* **Article**:
|Publication number||US3937770 A|
|Application number||US 05/403,200|
|Publication date||Feb 10, 1976|
|Filing date||Oct 3, 1973|
|Priority date||Oct 17, 1972|
|Also published as||CA998531A, CA998531A1, DE2250823A1, DE2250823B1, DE2250823C2|
|Publication number||05403200, 403200, US 3937770 A, US 3937770A, US-A-3937770, US3937770 A, US3937770A|
|Inventors||Wolfgang Wiedemann, Friedrich Platte|
|Original Assignee||Wasagchemie Gmbh|
|Export Citation||BiBTeX, EndNote, RefMan|
|Patent Citations (1), Referenced by (4), Classifications (9)|
|External Links: USPTO, USPTO Assignment, Espacenet|
The method for the production of black powder usually comprises the grinding of the three components KNO3, carbon and sulfur, mixing and agglomerating them, compressing the material thus obtained to a density of about 1.75 gm/cm3, as well as subsequent granulation and polishing. Originally the processes which included the steps of grinding, mixing, agglomerating, and compressing were carried out in mechanically operated stamping devices (Urbanski, Chemie und Technologie der Explosivstoffe, vol. III, Leipzig 1964, p. 369). Later the three components were ground separately; or for safety reasons two components were ground at one time, for example, KNO3 and sulfur or carbon and sulfur. Then the final mixing and agglomeration of the constituents of the black powder were effected in ball mills and edge mills, using in some cases the ball mill first as a premixing stage and then the edge mill. With the possibility of obtaining sulfur and carbon in a finely ground form, the method for the production of mealy crude black powder has beem simplified in many cases, since only KNO3 must be ground, and sulfur and carbon must be mixed as a binary batch. These two black powder portions thus obtained are fed jointly to the edge mill and mixed there thoroughly, while the three components are further ground and agglomerated, and the material is compressed.

* **Recorded information**:
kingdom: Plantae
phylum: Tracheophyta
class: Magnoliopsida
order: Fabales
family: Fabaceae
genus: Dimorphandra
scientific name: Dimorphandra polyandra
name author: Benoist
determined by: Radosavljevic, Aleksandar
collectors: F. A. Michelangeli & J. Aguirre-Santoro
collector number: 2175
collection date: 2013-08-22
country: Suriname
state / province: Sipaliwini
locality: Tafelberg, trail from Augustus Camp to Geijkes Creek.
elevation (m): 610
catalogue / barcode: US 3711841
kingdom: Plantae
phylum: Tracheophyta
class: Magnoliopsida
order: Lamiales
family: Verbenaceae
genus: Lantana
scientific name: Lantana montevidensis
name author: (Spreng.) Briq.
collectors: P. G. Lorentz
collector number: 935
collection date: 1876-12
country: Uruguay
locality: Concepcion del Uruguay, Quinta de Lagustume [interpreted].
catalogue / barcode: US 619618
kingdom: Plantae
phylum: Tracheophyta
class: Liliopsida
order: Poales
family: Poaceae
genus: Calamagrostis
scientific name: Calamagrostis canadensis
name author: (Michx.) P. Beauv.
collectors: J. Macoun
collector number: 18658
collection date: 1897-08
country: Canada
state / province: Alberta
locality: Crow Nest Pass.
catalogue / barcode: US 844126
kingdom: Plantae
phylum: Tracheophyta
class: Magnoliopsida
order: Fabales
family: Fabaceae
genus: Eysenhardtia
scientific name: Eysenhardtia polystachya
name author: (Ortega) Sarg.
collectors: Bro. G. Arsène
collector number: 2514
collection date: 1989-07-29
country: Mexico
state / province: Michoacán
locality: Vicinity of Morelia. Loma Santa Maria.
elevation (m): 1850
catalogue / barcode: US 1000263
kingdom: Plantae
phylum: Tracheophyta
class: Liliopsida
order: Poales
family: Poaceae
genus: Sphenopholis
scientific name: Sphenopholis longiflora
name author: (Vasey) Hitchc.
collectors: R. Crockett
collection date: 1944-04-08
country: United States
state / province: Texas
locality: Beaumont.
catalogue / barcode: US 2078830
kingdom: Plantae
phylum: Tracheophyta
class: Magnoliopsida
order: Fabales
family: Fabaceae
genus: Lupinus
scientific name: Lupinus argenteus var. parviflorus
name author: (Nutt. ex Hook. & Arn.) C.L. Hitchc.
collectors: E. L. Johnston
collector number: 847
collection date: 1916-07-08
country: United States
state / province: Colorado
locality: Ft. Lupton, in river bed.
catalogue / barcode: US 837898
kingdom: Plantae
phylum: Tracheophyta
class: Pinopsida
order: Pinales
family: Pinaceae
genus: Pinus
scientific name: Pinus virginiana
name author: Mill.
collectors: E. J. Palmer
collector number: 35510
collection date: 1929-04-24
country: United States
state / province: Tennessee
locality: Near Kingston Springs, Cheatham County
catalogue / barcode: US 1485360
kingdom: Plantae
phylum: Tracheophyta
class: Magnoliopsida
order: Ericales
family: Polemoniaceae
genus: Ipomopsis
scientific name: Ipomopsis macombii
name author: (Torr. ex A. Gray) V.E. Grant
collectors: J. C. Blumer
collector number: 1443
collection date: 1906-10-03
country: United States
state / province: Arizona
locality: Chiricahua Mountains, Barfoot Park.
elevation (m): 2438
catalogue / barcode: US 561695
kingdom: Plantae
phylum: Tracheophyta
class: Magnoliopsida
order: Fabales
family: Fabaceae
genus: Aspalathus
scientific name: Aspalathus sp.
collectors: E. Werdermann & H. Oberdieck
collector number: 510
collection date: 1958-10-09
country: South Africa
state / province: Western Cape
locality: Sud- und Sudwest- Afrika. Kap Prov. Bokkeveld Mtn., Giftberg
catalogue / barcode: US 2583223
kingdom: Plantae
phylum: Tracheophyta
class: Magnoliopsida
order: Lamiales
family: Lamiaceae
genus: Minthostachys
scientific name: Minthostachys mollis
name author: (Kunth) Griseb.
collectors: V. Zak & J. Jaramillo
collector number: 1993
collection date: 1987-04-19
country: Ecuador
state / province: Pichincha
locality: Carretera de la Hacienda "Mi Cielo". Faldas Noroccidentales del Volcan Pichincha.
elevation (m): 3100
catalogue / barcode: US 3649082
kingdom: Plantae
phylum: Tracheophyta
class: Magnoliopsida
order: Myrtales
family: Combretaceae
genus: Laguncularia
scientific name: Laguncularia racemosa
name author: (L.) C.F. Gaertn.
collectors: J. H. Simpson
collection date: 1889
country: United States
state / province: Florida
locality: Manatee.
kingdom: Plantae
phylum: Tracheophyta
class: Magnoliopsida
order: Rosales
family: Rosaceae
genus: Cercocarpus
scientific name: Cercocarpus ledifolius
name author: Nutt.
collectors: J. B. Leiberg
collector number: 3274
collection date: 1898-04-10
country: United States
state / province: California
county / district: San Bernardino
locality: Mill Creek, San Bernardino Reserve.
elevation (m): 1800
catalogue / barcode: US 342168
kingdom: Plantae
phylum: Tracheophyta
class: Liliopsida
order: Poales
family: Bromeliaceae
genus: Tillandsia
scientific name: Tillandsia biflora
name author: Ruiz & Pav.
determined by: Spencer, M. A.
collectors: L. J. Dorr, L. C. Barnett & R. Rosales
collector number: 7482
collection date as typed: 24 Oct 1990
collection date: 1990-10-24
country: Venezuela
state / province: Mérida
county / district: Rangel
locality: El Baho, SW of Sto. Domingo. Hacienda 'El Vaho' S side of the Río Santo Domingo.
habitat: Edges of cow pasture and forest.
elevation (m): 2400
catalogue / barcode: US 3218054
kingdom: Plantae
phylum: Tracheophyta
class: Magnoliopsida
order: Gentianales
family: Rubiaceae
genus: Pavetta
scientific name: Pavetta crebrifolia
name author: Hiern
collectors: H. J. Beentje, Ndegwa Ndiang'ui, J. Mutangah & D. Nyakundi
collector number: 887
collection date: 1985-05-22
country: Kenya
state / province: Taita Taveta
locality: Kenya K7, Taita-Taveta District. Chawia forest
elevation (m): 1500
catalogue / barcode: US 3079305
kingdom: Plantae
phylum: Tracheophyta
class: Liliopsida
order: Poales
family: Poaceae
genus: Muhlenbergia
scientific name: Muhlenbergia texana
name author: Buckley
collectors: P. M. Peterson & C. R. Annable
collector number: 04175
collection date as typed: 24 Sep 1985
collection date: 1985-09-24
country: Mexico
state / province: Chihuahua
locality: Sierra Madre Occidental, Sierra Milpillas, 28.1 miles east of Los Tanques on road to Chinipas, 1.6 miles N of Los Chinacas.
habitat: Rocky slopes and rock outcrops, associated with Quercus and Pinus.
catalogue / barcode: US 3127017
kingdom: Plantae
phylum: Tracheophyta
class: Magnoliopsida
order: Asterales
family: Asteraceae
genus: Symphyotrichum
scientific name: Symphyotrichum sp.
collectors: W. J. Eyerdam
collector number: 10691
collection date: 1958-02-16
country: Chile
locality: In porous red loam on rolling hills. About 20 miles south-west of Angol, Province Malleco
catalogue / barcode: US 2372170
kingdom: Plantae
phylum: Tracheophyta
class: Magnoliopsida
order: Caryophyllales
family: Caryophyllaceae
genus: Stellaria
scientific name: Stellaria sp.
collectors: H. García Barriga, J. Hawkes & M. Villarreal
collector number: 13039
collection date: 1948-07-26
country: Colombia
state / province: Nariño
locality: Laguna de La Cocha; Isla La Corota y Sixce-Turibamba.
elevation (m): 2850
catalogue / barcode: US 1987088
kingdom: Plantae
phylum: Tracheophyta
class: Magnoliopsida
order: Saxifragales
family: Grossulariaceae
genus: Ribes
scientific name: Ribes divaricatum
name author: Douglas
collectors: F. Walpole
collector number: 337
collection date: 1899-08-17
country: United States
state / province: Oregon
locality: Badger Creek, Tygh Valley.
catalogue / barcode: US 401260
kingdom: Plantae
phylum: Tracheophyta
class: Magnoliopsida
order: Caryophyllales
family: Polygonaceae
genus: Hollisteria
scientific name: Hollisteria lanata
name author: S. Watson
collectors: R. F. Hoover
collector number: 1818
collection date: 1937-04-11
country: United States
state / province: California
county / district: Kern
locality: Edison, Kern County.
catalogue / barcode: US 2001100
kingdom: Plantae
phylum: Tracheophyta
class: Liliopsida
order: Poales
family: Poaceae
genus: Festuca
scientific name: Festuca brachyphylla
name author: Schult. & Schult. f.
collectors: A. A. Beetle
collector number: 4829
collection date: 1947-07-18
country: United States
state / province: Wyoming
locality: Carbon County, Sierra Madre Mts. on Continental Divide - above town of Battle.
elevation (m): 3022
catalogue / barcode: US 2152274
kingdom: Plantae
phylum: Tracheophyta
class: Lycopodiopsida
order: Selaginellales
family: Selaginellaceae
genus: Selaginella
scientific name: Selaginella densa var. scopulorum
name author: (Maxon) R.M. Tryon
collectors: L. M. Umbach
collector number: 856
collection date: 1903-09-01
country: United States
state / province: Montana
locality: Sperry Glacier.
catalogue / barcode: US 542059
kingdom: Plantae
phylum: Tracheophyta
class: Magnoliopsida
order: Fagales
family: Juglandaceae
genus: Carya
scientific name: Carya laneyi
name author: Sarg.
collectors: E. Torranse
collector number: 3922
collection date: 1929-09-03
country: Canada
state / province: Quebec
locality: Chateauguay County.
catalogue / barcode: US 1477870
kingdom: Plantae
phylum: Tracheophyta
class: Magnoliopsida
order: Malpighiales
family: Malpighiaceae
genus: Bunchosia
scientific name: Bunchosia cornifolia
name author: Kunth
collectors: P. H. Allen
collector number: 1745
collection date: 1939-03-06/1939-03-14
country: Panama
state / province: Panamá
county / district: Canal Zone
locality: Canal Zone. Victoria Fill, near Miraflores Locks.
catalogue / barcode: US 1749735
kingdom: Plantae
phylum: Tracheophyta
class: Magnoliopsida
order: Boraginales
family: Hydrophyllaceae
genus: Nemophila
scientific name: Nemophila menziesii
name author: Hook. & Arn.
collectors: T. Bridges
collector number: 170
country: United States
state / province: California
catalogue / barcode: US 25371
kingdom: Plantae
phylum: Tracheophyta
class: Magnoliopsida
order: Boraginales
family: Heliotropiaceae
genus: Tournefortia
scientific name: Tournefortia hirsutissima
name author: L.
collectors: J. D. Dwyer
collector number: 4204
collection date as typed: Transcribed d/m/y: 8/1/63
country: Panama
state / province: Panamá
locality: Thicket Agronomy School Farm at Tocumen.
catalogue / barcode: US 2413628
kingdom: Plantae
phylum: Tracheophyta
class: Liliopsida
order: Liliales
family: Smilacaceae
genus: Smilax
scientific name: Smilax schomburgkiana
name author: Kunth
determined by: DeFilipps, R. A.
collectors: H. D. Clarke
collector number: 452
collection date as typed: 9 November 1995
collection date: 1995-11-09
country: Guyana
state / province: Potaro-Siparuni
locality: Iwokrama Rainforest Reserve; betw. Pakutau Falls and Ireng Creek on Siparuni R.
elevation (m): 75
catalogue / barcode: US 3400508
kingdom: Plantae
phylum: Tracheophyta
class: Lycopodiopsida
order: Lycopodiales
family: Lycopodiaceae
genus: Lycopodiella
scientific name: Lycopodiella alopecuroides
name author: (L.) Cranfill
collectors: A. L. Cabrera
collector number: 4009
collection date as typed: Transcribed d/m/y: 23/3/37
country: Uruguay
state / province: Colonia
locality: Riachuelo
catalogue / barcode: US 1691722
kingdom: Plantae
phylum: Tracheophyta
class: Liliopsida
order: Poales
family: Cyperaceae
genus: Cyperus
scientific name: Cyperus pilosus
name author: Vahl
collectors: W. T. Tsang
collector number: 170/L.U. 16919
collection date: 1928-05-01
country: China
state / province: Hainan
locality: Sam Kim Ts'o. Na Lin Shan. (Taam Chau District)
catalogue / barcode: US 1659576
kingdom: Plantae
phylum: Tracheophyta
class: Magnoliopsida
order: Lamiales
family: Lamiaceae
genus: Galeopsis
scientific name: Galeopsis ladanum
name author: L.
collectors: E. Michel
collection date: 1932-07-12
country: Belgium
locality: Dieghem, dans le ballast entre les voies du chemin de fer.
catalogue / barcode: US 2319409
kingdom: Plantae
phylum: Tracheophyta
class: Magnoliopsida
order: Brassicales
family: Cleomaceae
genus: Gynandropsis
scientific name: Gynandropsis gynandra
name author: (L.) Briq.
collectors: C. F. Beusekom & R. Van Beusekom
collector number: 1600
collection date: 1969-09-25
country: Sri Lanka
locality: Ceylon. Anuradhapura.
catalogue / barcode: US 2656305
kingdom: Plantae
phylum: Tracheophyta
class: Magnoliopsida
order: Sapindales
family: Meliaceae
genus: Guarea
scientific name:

* **Goal A**: List every publication number that the black powder patent gives under "Also published as".
* **Goal B**: Carry the black powder patent forward from its final sentence, which ends "and the material is compressed."
The entries aren't needed for this work.

* **Written response A**:
CA998531A
CA998531A1
DE2250823A1
DE2250823B1
DE2250823C2

* **Written response B**:
There have been many attempts to replace this cumbersome process of the mixing and agglomeration by other methods. U.S. Pat. No. 1,017,286 suggests kneading a mixture of a solution of one or several components of black powder with the remaining components, with simultaneous evaporation of the solvent, and then extruding the mealy crude black powder thus produced as a rolled strip. Belgian Pat. No. 705,475 describes a method in which the work of the edge mill is taken over by several pairs of rolls. The material charged into the center forms a coating on a roll of the first pair of rolls, which coating is displaced in both axial directions under kneading by additional centrally supplied material. After the coating has been formed on the entire width of the roll, it is peeled off and fed over a conveyer means to another pair of rolls working in the same manner. This process is repeated until the desired results are obtained.
According to German Auslegeschrift No. 2,005,549 the components KNO3, carbon and sulfur are first roughly mixed with each other, and then further mixed and ground in an air jet mill with simultaneous agglomeration. The polishing and graphitizing, usually carried out after the subsequent intermediate processes of compression and granulation, is effected in polishing drums holding charges of about 300 kg of granulated black powder. In order to obtain better results an operating time of several hours is required (Urbanski, l.c. p. 378). Graphitized black powder requires an additional processing time. Mealy powder from the granulated preliminary product is produced by grinding black powder in wooden drums covered with screens and filled with grinding elements.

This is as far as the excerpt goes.